◆ 本文 ◆
---
植物生理学II 第13回講義

光合成速度を決める環境要因

第13回の講義では、光合成の速度に影響を与える環境要因について解説しました。講義に寄せられたレポートとそれに対するコメントを以下に示します。


Q:いろんな植物の光光合成曲線の図より、イネとオーチャードグラスでは光飽和点は同じだが最大光合成速度が倍ほど違う。つまりイネの方が光合成活性の加速度が大きいといえる。イネ科の葉は薄いため弱い照射でもすべての葉緑体が光合成ということを前提とし、葉緑体の数ではなく葉緑体活性が光合成速度を決定していると考えると、オーチャードグラスでは葉緑体活性の上昇を妨げるなにかがあるのではないか。 調べてみると、イネとオーチャードグラスは、繁殖期などは同じあるが、オーチャードグラスの方が耐寒性や耐乾燥性をもつ。つまりオーチャードグラスには寒さや乾燥といったシグナルに応答する遺伝子が持つと考えられる。とするとこの遺伝子によって発現するタンパク質が電子伝達経路中のタンパク質に一定割合置き換わり妨げとなっているため、光合成速度の加速度が小さいのではないかと考えた。

A:速度の傾きは、速度の微分ですから、確かに加速度に相当はしますが、ちょっと意味が違うような。論旨としては、耐ストレス性をもつ代わりに、光合成の最大速度を犠牲にしているのではないかということですね。考え方のロジックはよいと思います。


Q:今回の講義では、光合成の速度測定の原理や、その利用法について学んだ。その中で、生存戦略によって、葉の厚さや生育速度などの特徴や、光合成速度が変化する事を学んだ。この学んだ内容の観点から、浮葉植物で、その葉の直径は条件さえ整えば2 m程となり、子供ならのることが出来る程であるオオオニバスの生存戦略について考察する。オオオニバスの葉は、2週間に1枚のペースで葉が生まれ、成熟し、その葉の寿命は1~2ヶ月程だという。(1)このサイクルは植物の中では比較的早いこと、アサガオなどのように葉の性能を落としてでも成長速度を優先して、光を得る事を第一とする戦略をとる植物が存在することから、このオオオニバスはアサガオのように光合成速度を犠牲にして光の独占と優先する戦略を取っていると考えられる。しかし、オオオニバス の葉は、子供とはいえ1人の人間を葉の上に乗せることが出来る事から、オオオニバスの葉は、ある程度丈夫でなくてはならないと考えられる。このことから、オオオニバスの葉における生存戦略としては以下の2つが考えられる。1つ目は、成長速度を優先した葉によって光を独占し、その後その葉を「成熟」させる事で葉の光合成速度を上げるという方法で、2つ目は初めは成長速度を優先した葉によって光環境を独占した後、次にはより光合成に適して、成長速度が遅い葉を生育していく方法である。この仮説を証明するためには、一年生植物であるオオオニバスの光合成速度の測定や、葉の断面構造の観察などを1週間ごとに行う実験を行う事などが考えられる。
---
◆ 抽出項目 ◆

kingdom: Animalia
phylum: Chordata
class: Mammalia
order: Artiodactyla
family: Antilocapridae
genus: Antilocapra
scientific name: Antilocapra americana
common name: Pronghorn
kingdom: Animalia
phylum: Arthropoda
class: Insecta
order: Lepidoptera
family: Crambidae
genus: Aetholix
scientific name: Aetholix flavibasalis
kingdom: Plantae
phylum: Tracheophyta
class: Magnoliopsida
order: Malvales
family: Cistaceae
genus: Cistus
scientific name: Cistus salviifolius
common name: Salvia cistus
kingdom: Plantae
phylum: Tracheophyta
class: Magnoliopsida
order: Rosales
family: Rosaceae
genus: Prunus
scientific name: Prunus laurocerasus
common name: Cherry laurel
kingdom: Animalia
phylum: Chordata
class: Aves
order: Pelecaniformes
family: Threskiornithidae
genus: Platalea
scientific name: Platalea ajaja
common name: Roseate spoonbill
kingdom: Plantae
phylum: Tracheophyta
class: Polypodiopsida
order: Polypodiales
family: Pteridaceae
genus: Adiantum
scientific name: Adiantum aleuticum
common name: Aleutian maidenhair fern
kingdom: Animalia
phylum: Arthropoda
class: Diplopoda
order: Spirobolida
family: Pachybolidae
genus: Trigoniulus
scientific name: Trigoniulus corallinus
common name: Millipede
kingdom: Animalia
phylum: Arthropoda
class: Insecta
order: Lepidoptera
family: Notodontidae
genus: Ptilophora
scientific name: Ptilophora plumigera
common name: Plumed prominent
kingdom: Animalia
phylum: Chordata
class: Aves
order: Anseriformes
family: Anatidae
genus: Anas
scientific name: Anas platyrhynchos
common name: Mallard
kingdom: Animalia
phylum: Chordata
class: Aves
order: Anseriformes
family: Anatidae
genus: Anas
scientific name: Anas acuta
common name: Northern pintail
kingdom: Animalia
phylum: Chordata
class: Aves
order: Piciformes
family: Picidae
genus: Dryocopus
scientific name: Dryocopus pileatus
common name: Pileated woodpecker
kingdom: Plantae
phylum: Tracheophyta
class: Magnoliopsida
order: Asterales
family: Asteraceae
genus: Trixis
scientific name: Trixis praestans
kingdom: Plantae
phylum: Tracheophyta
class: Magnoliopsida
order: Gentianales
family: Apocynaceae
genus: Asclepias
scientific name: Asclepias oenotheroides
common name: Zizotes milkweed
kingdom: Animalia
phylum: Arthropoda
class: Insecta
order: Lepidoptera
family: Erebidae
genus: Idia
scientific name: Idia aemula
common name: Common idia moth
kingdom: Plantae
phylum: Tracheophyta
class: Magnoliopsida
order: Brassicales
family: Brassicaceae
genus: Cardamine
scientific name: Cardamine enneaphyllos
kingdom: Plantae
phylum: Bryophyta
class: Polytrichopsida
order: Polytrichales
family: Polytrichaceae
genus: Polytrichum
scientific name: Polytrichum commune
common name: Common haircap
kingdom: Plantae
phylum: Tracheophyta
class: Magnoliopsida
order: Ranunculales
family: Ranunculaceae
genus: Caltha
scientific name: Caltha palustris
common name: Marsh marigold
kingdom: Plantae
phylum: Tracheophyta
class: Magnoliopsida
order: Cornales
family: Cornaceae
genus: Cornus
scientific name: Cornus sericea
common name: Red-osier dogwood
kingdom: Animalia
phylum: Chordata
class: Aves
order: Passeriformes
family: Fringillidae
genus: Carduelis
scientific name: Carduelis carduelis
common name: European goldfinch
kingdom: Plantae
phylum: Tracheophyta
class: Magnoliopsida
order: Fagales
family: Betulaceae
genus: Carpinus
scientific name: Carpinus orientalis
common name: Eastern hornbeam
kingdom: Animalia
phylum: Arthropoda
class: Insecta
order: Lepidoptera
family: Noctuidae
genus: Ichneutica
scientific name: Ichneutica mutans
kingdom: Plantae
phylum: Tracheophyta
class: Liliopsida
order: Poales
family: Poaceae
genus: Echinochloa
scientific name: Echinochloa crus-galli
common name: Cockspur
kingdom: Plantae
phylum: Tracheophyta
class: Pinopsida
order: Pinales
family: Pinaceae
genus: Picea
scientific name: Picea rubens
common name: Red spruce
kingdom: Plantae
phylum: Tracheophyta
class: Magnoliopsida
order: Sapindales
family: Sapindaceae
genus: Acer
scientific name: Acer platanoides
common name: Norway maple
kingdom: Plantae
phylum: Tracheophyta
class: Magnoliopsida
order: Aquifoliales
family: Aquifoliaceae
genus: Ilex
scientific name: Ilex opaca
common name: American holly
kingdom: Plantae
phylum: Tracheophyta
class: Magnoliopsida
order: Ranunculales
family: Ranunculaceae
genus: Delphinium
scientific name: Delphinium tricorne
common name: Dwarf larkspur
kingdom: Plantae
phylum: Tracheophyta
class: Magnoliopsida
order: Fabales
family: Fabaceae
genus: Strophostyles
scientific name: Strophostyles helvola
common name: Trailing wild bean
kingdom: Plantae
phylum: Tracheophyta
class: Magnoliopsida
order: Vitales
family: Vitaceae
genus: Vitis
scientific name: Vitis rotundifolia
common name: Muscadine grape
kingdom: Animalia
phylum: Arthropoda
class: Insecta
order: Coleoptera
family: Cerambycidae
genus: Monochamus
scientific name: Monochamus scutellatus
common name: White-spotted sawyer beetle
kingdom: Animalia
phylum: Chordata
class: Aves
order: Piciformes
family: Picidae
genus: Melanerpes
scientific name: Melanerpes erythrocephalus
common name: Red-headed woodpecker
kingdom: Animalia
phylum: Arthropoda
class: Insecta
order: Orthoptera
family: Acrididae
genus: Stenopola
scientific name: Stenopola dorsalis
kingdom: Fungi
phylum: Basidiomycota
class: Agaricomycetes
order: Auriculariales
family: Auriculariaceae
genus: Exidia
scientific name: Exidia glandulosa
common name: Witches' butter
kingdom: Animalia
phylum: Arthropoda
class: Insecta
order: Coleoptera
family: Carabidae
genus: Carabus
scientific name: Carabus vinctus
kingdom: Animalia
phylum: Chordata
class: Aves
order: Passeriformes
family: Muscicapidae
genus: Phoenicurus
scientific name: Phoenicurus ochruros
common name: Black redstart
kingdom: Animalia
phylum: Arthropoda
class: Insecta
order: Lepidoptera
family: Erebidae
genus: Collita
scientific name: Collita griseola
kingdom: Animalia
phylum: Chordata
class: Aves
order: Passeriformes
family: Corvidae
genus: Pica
---
本文について、次の問いに答えてください。
(a) 第13回の講義では何について解説したか。
(b) イネとオーチャードグラスのうち、耐寒性や耐乾燥性をもつとされているのはどちらか。
(c) オオオニバスの葉はどのくらいのペースで生まれるとされているか。
項目は本文とは別の資料です。

(a) 光合成の速度に影響を与える環境要因
(b) オーチャードグラス
(c) 2週間に1枚